A 12-year-old boy who uses a cannabis-based medication to control his severe epilepsy suffered his first seizures in months last night, hours after his prescription was confiscated by customs officials.
Billy Caldwell’s mother, Charlotte, yesterday accused the government of “signing Billy’s death warrant” after returning from Canada with a six-month supply of the medicine only to have it confiscated on arrival.
She twice met policing minister Nick Hurd MP and had previously told a press conference she hoped the minister would return his medicine as any seizure could be life-threatening.
Sharing a video of Billy’s seizure at 1am this morning, Ms Caldwell urged her followers on the Keep Billy Alive Facebook group to email Mr Hurd and plead for him to relent.
“The last time he had a seizure was several months ago, and even then it was because he wasn’t well anyway and had a bug at the time,” a spokesperson for the family told The Independent.
But so far the Home Office has refused to budge. A spokesperson said it is “sympathetic to the rare situation Billy and his family face” but it is unlawful to bring the controlled substance into the country.
The medication is administered three times a day, and prior to Billy starting this treatment he could have as many as 100 seizures in 24 hours.
Since he was first prescribed the cannabis oil medication, Tilray, while in America in 2016, he has gone the best part of a year with no seizures.

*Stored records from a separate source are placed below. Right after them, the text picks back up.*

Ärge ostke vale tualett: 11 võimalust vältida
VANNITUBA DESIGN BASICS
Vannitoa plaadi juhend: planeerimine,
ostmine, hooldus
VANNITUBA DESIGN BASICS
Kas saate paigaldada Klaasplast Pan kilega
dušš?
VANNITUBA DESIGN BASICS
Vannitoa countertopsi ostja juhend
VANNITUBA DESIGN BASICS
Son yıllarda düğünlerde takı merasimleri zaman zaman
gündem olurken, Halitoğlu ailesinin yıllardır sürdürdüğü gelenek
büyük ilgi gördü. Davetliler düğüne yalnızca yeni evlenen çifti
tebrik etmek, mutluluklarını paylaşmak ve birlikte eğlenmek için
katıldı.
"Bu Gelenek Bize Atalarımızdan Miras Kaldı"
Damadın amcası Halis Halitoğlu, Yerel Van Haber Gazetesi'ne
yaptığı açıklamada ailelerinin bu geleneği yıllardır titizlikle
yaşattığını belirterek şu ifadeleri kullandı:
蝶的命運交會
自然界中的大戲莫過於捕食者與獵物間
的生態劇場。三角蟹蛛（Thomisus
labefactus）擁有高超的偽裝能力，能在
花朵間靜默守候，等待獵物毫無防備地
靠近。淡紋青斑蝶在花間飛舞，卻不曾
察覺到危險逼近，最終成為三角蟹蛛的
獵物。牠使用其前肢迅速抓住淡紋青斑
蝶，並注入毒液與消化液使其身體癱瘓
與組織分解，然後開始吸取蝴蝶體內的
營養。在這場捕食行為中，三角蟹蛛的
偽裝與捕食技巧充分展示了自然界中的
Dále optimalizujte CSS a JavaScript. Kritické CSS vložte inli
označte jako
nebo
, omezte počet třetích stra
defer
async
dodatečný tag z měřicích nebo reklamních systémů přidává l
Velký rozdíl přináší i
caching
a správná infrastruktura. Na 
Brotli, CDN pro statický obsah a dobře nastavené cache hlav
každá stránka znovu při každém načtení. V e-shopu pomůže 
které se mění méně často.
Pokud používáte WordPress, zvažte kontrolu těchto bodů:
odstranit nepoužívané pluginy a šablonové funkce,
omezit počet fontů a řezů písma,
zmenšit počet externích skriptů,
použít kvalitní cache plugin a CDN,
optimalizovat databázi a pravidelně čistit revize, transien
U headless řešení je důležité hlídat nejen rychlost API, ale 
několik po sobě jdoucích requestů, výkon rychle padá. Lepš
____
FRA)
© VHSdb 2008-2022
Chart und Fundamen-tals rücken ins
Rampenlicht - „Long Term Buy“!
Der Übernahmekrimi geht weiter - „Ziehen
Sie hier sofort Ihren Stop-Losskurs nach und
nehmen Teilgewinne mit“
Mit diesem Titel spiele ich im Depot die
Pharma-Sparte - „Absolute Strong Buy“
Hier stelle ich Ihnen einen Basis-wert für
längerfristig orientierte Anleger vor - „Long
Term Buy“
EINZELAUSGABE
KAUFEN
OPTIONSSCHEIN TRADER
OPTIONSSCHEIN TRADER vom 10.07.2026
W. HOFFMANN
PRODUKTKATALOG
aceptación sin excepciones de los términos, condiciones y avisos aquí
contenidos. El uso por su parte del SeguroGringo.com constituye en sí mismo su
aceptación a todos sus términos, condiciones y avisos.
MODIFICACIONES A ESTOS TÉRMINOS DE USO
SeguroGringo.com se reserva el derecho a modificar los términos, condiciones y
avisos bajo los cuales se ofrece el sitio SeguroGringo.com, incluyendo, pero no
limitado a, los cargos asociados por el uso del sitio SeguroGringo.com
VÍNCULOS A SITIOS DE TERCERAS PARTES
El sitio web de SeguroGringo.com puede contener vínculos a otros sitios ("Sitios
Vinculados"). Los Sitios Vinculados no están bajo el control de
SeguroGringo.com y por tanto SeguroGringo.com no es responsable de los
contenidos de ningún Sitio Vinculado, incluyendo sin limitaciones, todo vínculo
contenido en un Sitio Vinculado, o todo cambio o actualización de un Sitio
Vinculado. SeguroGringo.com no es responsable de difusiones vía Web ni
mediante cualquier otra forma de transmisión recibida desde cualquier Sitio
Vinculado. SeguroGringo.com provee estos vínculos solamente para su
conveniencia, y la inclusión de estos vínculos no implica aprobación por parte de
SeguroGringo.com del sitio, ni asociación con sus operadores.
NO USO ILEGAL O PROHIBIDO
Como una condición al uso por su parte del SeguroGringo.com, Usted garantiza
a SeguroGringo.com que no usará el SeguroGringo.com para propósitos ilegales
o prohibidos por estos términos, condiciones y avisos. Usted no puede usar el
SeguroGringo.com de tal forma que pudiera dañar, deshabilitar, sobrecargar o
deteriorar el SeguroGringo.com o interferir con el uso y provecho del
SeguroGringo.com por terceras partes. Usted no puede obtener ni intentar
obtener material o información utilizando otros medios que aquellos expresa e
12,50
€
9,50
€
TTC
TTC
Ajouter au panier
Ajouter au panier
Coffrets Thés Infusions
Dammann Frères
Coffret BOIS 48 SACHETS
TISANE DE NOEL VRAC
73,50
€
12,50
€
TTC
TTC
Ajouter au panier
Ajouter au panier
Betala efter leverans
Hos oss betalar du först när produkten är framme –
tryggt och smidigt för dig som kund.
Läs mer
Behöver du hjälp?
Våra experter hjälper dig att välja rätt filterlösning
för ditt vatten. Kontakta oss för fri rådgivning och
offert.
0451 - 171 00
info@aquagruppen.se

Last year Billy became the first person in the UK to receive an NHS prescription for medical cannabis, with the support of his GP. But last month the Home Office intervened to order his doctor to halt the prescription or risk losing his licence.
The cannabis oil’s main component is the substance cannabidiol (CBD), which can be licensed as a medicine in the UK. But it also contains small amounts of THC, the psychoactive component responsible for causing the high in recreational forms of the drug, which is enough to have it classed as a Schedule 1 controlled substance in the UK seen as having no medical value.
It can be prescribed in Canada, which also recently legalised recreational cannabis use, for the treatment of epilepsy and Ms Caldwell has also said it has helped with Billy’s autism.
The family are campaigning for reform of the laws around medical marijuana use to help Billy and many other children and families who have intractable epilepsy and other conditions that could benefit.
A Home Office spokesperson said: “The Home Office is sympathetic to the rare situation that Billy and his family are faced with.
“The policing minister met Ms Caldwell and advised her that despite these extremely difficult circumstances, it is unlawful to possess Schedule 1 drugs such as those seized at the border [yesterday] morning without a licence.
“The minister urged the family to explore licensing options with the Department of Health Northern Ireland.”